Task instructions
a – Decide whether each statement below agrees with the passage on pattern-matching semantics, and answer yes or no for each, quoting the words of the passage that settle it. (i) The only difference between Semantics1 and Semantics2 is the fourth equation for reduce. (ii) In Semantics2, the second element of the pair returned by match is always identical to the term passed as its second argument. (iii) The operator pm returns a pair.
b – Write the next part of the passage on pattern-matching semantics, picking up after its final sentence.

Excerpted passage
....

Clearly the only difference between Semantics1
and Semantics2 is the fourth equation for
*reduce*
of Semantics2. If the top of the local strategy
given to a term
**T** is a negative integer *NI*, the operator
*upODF*
marks an on-demand flag on each subterm in the -*NI*th argument of
*T*. In Semantics1, if there is no rewrite
rule whose left side matches with a term, the second element of the pair
returned by *match* is exactly the same as the term passed to *match*
as its second argument. In Semantics2, however,
the second element of the pair returned by *match* might be different
from the term passed to *match* as its second argument because some
subterms in the term might be rewritten while *match* tries to match
the term with the left sides of rewrite rules.

Since terms might be rewritten while *match* tries to match them
with the left sides of rewrite rules, we should write the operational semantics
of pattern matching (i.e. *match*) in more detail in order to specify
the operational semantics of rewriting with the on-demand E-strategy more
precisely. Therefore we present the operational semantics of *match*.

**Semantics 3 (Operational semantics of match).**
** eq** *match*(*nil*,
*T*,
*TRS*) = `<` *false* *T* `>` .
** eq** *match*((*RRRRs*),
*T*, *TRS*) = *match2*(*pm*(*T*,
*lhs*(*RR*),
*TRS*), (*RR* *RRs*), *TRS*) .
** eq** *match2*(`<`*true*
*S* *T* `>`, (*RR* *RRs*), *TRS*) = `<`
*true* *instantiate*(*rhs*(*RR*), *S*)
`>`
.
** eq** *match2*(`<`*false*
*S* *T* `>`, (*RR* *RRs*), *TRS*) = *match*(*RRs*,
*T*, *TRS*) .

The operator *match* takes a list of rewrite rules, a term that
is tried to be matched with the left sides, and a TRS. It returns the pair
of
*true* and a contractum if there exists a rewrite rule whose left
side can match with the term, or otherwise it returns the pair of *false*
and the term passed to *match* as its second argument that might be
rewritten. The operator *pm* actually tries to match a term with the
left side of a rewrite rule. It takes a term, the left side of a rewrite
rule and a TRS, and returns the triple of *true*, the substitution
obtained through the pattern match and the term that might be rewritten
if the term can match with the left side, or otherwise it returns the triple
of *false*, a dummy substitution and the term that might be rewritten.

....

Dataset section
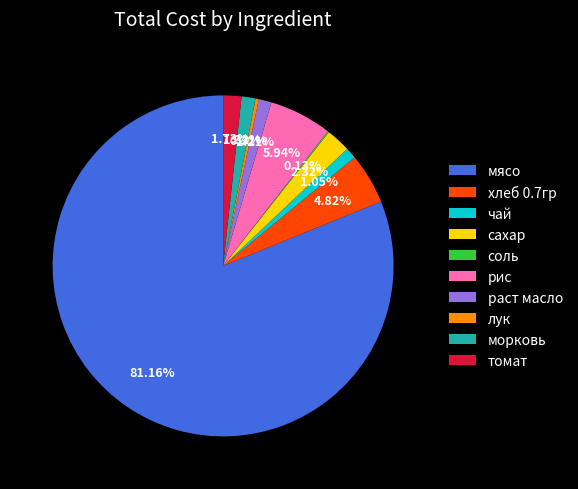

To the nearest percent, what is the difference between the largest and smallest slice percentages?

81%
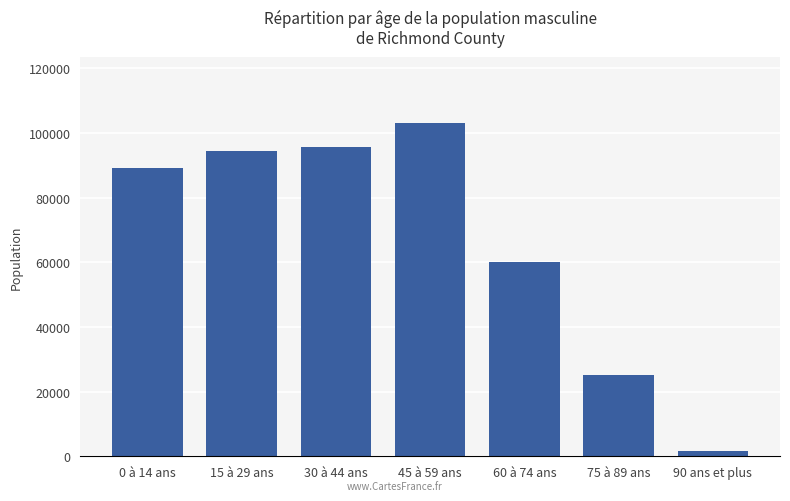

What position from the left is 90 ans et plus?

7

....

Responses
a –
(i) Yes: "the only difference between Semantics1 and Semantics2 is the fourth equation"
(ii) No: "might be different from the term passed to"
(iii) No: "returns the triple of"

b –
The auxiliary operator *match2* returns the pair of *true* and
the corresponding instance of the right side (i.e. the contractum) if the
term can match with the left side of the rewrite rule, or otherwise it
calls *match* in order to try to match the term with the remainder
of the rewrite rules. We present the operational semantics of *pm*
that tries to match a term with the left side of a rewrite rule.

**Semantics 4 (Operational semantics of pm)**
** eq** *pm*(*T*,
(*var* *V*), *TRS*) = `<` *true* (`<`(*var*
*V*) *T* `>` *nil*) *T* `>` .
** ceq** *pm*(*T*,
*Sym*{*Ps*, *TRS*) = *pml*(*nil*, 1, *T*,
*Sym*{*Ps*, *TRS*) **if** top(*T*) == *Sym*
.
** ceq** *pm*(*T*,
*Sym*{*Ps*, *TRS*) = *pm*(*eval*(*downODF*(*T*),
*TRS*), *Sym*{*Ps*, *TRS*) **if** *top*(*T*)
=/= *Sym* *and* *upODF?*(*T*) .
** ceq** *pm*(*T*,
*Sym*{*Ps*, *TRS*) = `<` *false* *nil*
*T* `>` **if** *top*(*T*) =/= *Sym*
*and* (*not* *upODF?*(*T*)) .
** ceq** *pml*(*S*,
*N*, *T*, *P*, *TRS*) = *pml2*(*pm*(*arg*(*T*,
*N*), *arg*(*P*, *N*), *TRS*), *S*, *N*,
*T*, *P*, *TRS*) **if** *N* <= *arity*(*T*,
*sig*(*TRS*)) .
** ceq** *pml*(*S*,
*N*, *T*, *P*, *TRS*) = `<` *true* *S*
*T* `>` **if** *N* > *arity*(*T*, *sig*(*TRS*))
.
** eq** *pml2*(`<`
*true* *S1* *T1* `>`, *S*, *N*, *T*,
*P*, *TRS*) = *pml*(*S1* ++ *S*, *N* + 1,
*replace*(*T*, *N*, *T1*), *P*, *TRS*) .
** eq** *pml2*(`<`
*false* *S1* *T1* `>`, *S*, *N*, *T*,
*P*, *TRS*) = `<` *false* *nil* *replace*(*T*,
*N*, *T1*) `>` .

There are two types of constructors *var*_ and _{_} for patterns
(i.e. the left and right sides of rewrite rules). The first constructor
*var*_
is one for variables. It takes a string as its argument that denotes a
variable name, e.g. *var* "X" denotes a variable *X*. The second
constructor _{_} is one for non-variable patterns such as *tp*(*cons*(*X*,
*L*)).
It takes a string and a list of patterns as its first and second arguments.
The string and the list denote the top function symbol name and the arguments
of a pattern, e.g. "tp"{("cons"{(* var* "X") (* var* "L") *nil*})
*nil*} denotes the pattern
*tp*(*cons*(*X*,
*L*)).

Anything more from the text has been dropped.